SUPPLIED RECORDS section start
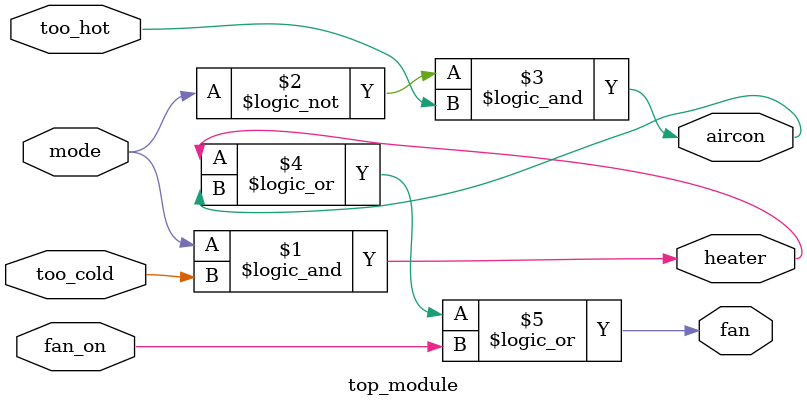
<source format=v>
module top_module (
    input too_cold,
    input too_hot,
    input mode,
    input fan_on,
    output heater,
    output aircon,
    output fan
); 
    
    assign heater = (mode && too_cold);
    assign aircon = (!mode && too_hot);
    
    assign fan = (heater || aircon || fan_on);

endmodule

</source>
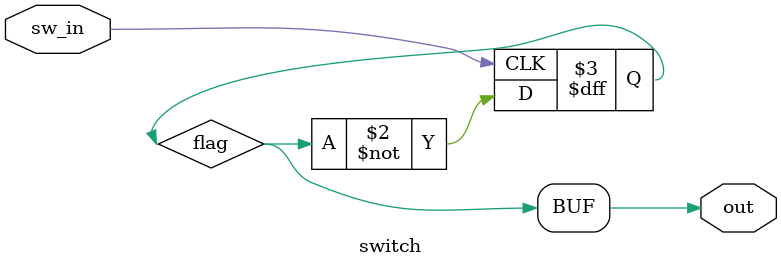
<source format=v>
module switch(
input sw_in,
output out

);
reg flag;


always @(negedge sw_in) begin
flag <= ~flag;
end
assign out = flag;

endmodule
</source>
SUPPLIED RECORDS section end
WORK TASK:
The listing above must be retyped word for word, without the pictures.

RESULT OF THIS EXERCISE:
<source format=v>
module top_module (
    input too_cold,
    input too_hot,
    input mode,
    input fan_on,
    output heater,
    output aircon,
    output fan
); 
    
    assign heater = (mode && too_cold);
    assign aircon = (!mode && too_hot);
    
    assign fan = (heater || aircon || fan_on);

endmodule

</source>
<source format=v>
module switch(
input sw_in,
output out

);
reg flag;


always @(negedge sw_in) begin
flag <= ~flag;
end
assign out = flag;

endmodule
</source>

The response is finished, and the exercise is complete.